What is required:
Format the lines of the entries below as a numbered list, from the line with "scientific name: Kedrostis leloja" through the end of the entries, leaving out any blank lines.

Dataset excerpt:
-------------------------
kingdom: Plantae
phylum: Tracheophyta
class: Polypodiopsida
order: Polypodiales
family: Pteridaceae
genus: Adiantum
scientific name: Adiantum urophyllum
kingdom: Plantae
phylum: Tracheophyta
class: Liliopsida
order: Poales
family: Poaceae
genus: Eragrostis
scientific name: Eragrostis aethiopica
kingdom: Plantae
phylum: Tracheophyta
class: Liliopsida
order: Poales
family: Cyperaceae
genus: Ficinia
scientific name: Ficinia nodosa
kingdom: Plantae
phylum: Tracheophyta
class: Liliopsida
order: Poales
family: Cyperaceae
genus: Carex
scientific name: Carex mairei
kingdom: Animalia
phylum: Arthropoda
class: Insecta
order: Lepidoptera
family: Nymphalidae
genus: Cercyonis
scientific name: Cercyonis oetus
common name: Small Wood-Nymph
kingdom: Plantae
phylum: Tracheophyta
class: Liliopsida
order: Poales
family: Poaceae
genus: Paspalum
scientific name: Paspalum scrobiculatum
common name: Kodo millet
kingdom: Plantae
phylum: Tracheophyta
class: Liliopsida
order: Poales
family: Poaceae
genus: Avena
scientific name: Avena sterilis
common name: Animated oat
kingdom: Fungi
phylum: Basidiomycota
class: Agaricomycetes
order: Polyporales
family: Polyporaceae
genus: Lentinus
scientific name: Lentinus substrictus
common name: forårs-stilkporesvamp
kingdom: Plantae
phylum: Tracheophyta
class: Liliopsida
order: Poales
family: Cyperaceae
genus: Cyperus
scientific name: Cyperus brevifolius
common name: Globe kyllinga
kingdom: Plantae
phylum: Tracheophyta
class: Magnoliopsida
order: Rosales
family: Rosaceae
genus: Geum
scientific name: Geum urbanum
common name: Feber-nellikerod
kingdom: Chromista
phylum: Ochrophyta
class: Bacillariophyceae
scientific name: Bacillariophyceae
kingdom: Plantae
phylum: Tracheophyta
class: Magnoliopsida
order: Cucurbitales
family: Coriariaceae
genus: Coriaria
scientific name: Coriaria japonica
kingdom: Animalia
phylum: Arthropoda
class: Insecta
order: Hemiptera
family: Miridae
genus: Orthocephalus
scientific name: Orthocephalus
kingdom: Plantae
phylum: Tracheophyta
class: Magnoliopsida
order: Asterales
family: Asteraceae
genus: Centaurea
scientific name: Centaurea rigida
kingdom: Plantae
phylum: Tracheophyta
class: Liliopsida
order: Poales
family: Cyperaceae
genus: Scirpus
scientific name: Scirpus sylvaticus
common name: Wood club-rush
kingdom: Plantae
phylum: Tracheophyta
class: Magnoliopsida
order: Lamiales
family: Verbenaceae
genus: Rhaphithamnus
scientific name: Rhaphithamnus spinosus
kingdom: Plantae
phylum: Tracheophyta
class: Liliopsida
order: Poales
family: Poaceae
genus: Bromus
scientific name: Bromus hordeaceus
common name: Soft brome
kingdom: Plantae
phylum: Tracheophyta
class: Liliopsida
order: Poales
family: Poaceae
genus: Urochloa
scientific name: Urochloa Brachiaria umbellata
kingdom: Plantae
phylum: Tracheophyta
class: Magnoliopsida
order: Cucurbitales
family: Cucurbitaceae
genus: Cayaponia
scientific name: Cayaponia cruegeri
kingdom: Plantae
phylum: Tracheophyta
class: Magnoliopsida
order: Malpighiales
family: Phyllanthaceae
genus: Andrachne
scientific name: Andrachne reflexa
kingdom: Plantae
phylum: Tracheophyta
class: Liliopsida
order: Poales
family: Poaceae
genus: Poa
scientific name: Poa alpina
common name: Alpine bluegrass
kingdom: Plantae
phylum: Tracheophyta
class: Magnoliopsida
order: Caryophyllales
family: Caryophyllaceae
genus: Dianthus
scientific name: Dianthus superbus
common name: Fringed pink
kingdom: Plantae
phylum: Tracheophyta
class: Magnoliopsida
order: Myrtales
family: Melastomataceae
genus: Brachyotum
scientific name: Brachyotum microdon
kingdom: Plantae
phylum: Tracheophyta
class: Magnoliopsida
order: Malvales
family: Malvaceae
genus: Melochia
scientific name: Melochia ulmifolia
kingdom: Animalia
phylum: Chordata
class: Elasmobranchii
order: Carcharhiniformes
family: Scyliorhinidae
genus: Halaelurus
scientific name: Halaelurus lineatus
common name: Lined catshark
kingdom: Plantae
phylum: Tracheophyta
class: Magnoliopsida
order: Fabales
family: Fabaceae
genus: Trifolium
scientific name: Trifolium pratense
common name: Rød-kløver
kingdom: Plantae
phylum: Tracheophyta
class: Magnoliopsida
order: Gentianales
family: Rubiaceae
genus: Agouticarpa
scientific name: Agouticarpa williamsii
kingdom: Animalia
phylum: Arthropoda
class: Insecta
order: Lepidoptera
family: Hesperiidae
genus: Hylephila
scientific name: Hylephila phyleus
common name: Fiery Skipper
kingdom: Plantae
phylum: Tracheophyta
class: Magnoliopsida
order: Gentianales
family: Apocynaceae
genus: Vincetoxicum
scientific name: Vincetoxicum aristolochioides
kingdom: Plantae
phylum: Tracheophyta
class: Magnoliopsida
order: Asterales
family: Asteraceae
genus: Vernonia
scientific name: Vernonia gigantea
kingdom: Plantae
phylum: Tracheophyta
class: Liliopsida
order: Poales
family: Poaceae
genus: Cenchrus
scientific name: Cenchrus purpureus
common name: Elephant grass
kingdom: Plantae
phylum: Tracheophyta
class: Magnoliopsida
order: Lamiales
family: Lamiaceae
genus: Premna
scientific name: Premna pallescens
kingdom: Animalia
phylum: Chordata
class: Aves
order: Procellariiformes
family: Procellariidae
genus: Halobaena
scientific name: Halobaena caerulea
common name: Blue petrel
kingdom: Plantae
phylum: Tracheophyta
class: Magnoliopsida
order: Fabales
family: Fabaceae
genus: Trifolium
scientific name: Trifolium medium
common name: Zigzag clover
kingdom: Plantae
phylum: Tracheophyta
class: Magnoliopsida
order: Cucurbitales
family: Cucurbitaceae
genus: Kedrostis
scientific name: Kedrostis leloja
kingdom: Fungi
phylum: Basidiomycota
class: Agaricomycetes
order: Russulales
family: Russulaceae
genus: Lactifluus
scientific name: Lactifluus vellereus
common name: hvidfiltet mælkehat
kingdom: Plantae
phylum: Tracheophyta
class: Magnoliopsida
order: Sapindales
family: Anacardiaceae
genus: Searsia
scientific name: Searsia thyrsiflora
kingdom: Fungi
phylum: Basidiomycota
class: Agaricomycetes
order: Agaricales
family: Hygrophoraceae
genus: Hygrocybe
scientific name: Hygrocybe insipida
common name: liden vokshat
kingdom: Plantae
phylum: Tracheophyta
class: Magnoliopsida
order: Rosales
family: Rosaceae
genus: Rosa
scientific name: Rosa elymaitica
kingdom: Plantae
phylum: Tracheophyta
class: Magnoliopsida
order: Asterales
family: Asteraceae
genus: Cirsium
-------------------------
Solution for this exercise:
1. scientific name: Kedrostis leloja
2. kingdom: Fungi
3. phylum: Basidiomycota
4. class: Agaricomycetes
5. order: Russulales
6. family: Russulaceae
7. genus: Lactifluus
8. scientific name: Lactifluus vellereus
9. common name: hvidfiltet mælkehat
10. kingdom: Plantae
11. phylum: Tracheophyta
12. class: Magnoliopsida
13. order: Sapindales
14. family: Anacardiaceae
15. genus: Searsia
16. scientific name: Searsia thyrsiflora
17. kingdom: Fungi
18. phylum: Basidiomycota
19. class: Agaricomycetes
20. order: Agaricales
21. family: Hygrophoraceae
22. genus: Hygrocybe
23. scientific name: Hygrocybe insipida
24. common name: liden vokshat
25. kingdom: Plantae
26. phylum: Tracheophyta
27. class: Magnoliopsida
28. order: Rosales
29. family: Rosaceae
30. genus: Rosa
31. scientific name: Rosa elymaitica
32. kingdom: Plantae
33. phylum: Tracheophyta
34. class: Magnoliopsida
35. order: Asterales
36. family: Asteraceae
37. genus: Cirsium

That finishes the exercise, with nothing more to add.